Of the five investors on the deal, two are new to the sector, which follows a recent trend of new funders coming into social housing, particularly from the US.


Social Housing revealed in January that Network Homes had secured £175m from six American investors, including one new funder.

 

Bromford’s order book was three and half times subscribed, which the group said highlighted “the strong level of interest from investors despite the prevailing uncertain economic climate and unprecedented difficulty recently observed in the UK markets”.


The latest funding package comes after Bromford – which owns and manages 44,000 homes and has the sector’s leading credit rating – raised £300m from UK sterling investors last year with an own-name bond at 135 bps, making it one of the year’s tightest own-name spreads in the sector.

 

The group has also recently completed a three-way merger that has brought Merlin and Severn Vale together under the Bromford umbrella.


Bromford is planning to deliver more than 1,000 new homes each year, with a target of 14,000 homes over a decade. It was announced as a Homes England strategic partner last month.

Imran Mubeen, head of treasury and planning at Bromford, said: “We have been following the North American market for a while and were keen to leverage the sharper levels of pricing while diversifying our investor base.


“It was particularly important to engage with investors directly on the roadshows to highlight the strengths and opportunities associated with the UK social housing sector and the Bromford credit profile specifically.”

Pricing on housing association own-name bonds has been in the region of 148 to 173 bps, including for some shorter-dated deals, while new aggregator MORhomes launched at 190 bps earlier in the month.


Bromford is rated A+ by Standard & Poor’s (S&P) with a negative outlook, and A1 from Moody’s with a stable outlook, making it the best rated in sector. The rating agencies cite the strong focus on social rented housing and a traditionally low-cost, stable and profitable business. S&P’s negative outlook reflects the agency’s view of the UK sovereign rating, which underpins all government-funded and regulatory-backed housing association profiles.

 

Mr Mubeen said there was a strong order book across a range of tenors with a competitive covenant package, “which is a testimony to the continuing strength of our financial position and business plan”.


He added: “We were particularly pleased to bring new investors to the sector and to price inside of our UK public bond, which we see as a paradigm shift for UK social housing.”

 

Lee Gibson, executive director of finance at Bromford, added: “This new funding complements our debut public bond of last year and it places us in a fantastic position to continue investing in our existing customers and realise our growth and development objectives for future customers.”

 

NatWest Markets acted as the sole agent in Bromford’s private placement issuance, and JCRA provided specialist treasury advice. Trowers & Hamlins, Morrison & Foerster, and Greenberg Traurig provided legal advice. Savills provided valuations. The secured deal required a mix of homes at EUV-SH and MV-ST.

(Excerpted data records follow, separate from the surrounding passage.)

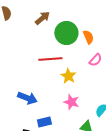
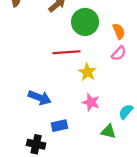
orange semicircle: (88, 37) -> (119, 31), moved

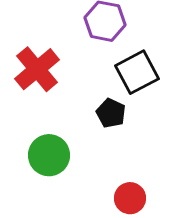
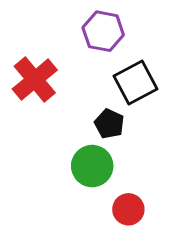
green circle: (49, 155) -> (92, 166), moved

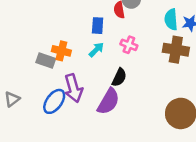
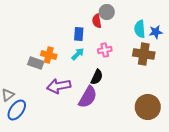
pink cross: (129, 45) -> (105, 50), turned -32
purple arrow: (73, 88) -> (59, 86), turned 95
blue ellipse: (54, 101) -> (17, 110), moved

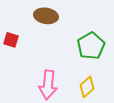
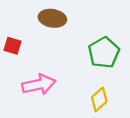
pink arrow: (48, 85) -> (39, 85), moved, turned -108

Henrietta Podd, director at JCRA, said: “We are great supporters of the US private placement market as we believe it offers rated, high-quality associations substantial advantages on price, while providing considerable flexibility on covenants.”


George Flynn, vice-president – financing and risk solutions at NatWest Markets, added: “The transaction’s competitive pricing and oversubscribed order book bears testimony to the continued investor appetite for companies with strong credit ratings, and highlights the importance of a well-structured and considered approach to the private placement market.”

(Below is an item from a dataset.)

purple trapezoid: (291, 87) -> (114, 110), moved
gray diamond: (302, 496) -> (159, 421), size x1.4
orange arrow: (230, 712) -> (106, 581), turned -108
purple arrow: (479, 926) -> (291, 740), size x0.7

The deal marks the latest stage of Bromford’s funding and treasury strategy.


Merlin came into the Bromford group in summer 2018, and Severn Vale formally joined at the start of this year. The process has seen the two registered providers merged into a single entity, sitting alongside Bromford Housing Association.


Finance and treasury is now a single function across the group, with work ongoing to review the loan book. At March 2018, Bromford had £630m in drawn loans, while Merlin had £151m and Severn Vale had £119m.